De laatste jaren stijgt daarenboven ook de belangstelling voor de realisaties uit de periode 1945-1990. De hedendaagse tegelhandelaar krijgt daardoor geregeld vragen naar de beschikbaarheid van oude modellen, hun datering, hun technische eigenschappen en de mogelijkheden voor nalevering of reproductie ervan. Veel van deze vragen kunnen mee beantwoord worden via fabriekscatalogi en ander handelsdrukwerk. Het hedendaagse aanbod is bekend in de degelijke tegelhandel, maar wie bewaart de oudere catalogi en wat is het precieze nut ervan?
Interessante verzamelobjecten
Handelscatalogi - een onderdeel uit het brede spectrum van handelsdrukwerk dat werd en wordt gepubliceerd - bestaan al sinds de 16de eeuw.
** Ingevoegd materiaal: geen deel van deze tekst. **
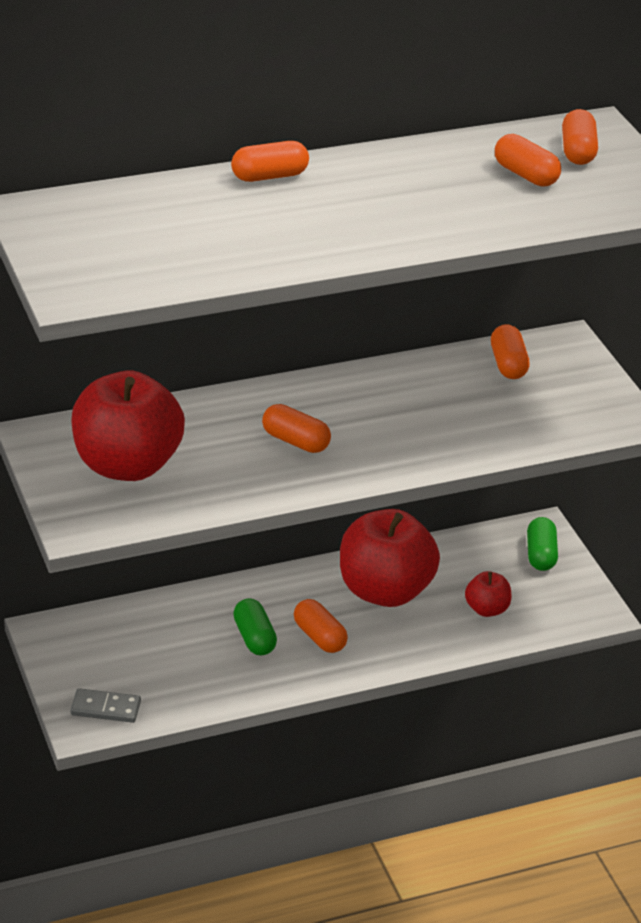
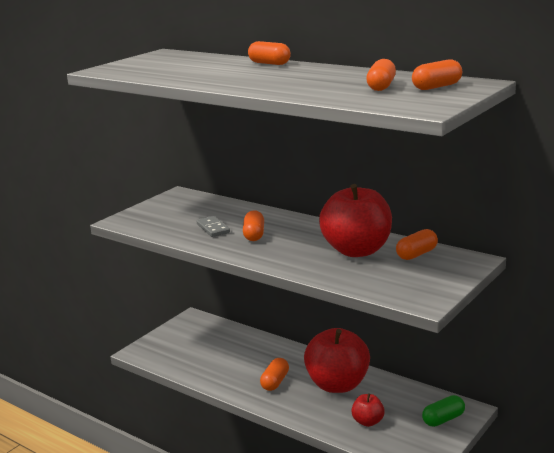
camera: 60 degrees right, 15 degrees down
(105, 708) = (156, 352): grey domino -> grey domino (213, 228)
(127, 465) = (180, 213): red apple -> red apple (357, 250)
(254, 638) = (251, 365): green capsule -> none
Ze ontstonden uit het bundelen van gedrukte losse bladen met productoverzichten. Vanaf de tweede helft van de 18e eeuw werd het uitgeven van een geïllustreerde handelscatalogus geleidelijk aan een regulier onderdeel van de bedrijfspraktijk van allerhande firma’s. Zeker voor grote en zware objecten - waaronder architecturale keramiek en vloer- en wandtegels - was het via deze weg een stuk gemakkelijker om de potentiële klant te informeren over het concrete aanbod, zeker als die zich ver van de fabriek elders in het land of zelfs in het buitenland bevond. Omwille van de kwaliteitsvolle illustraties - vrij snel ook in kleur - werden deze eerste handelscatalogi al vroeg verzameld door boekenliefhebbers en later aan bekende bewaarbibliotheken en onderzoeksinstellingen geschonken.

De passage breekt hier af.